▶ [Your task] Entries must be copied exactly, with nothing left out.

▶ [Data]
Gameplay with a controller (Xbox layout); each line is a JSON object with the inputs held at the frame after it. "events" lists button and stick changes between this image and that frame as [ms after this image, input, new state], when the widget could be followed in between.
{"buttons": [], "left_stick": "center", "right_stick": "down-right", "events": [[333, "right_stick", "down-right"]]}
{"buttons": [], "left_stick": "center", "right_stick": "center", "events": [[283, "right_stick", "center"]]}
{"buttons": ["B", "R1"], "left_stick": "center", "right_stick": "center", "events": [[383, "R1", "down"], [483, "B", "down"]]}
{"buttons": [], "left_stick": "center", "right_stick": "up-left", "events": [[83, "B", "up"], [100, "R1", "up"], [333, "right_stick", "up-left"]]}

▶ [Result of the task]
Gameplay with a controller (Xbox layout); each line is a JSON object with the inputs held at the frame after it. "events" lists button and stick changes between this image and that frame as [ms after this image, input, new state], when the widget could be followed in between.
{"buttons": [], "left_stick": "center", "right_stick": "down-right", "events": [[333, "right_stick", "down-right"]]}
{"buttons": [], "left_stick": "center", "right_stick": "center", "events": [[283, "right_stick", "center"]]}
{"buttons": ["B", "R1"], "left_stick": "center", "right_stick": "center", "events": [[383, "R1", "down"], [483, "B", "down"]]}
{"buttons": [], "left_stick": "center", "right_stick": "up-left", "events": [[83, "B", "up"], [100, "R1", "up"], [333, "right_stick", "up-left"]]}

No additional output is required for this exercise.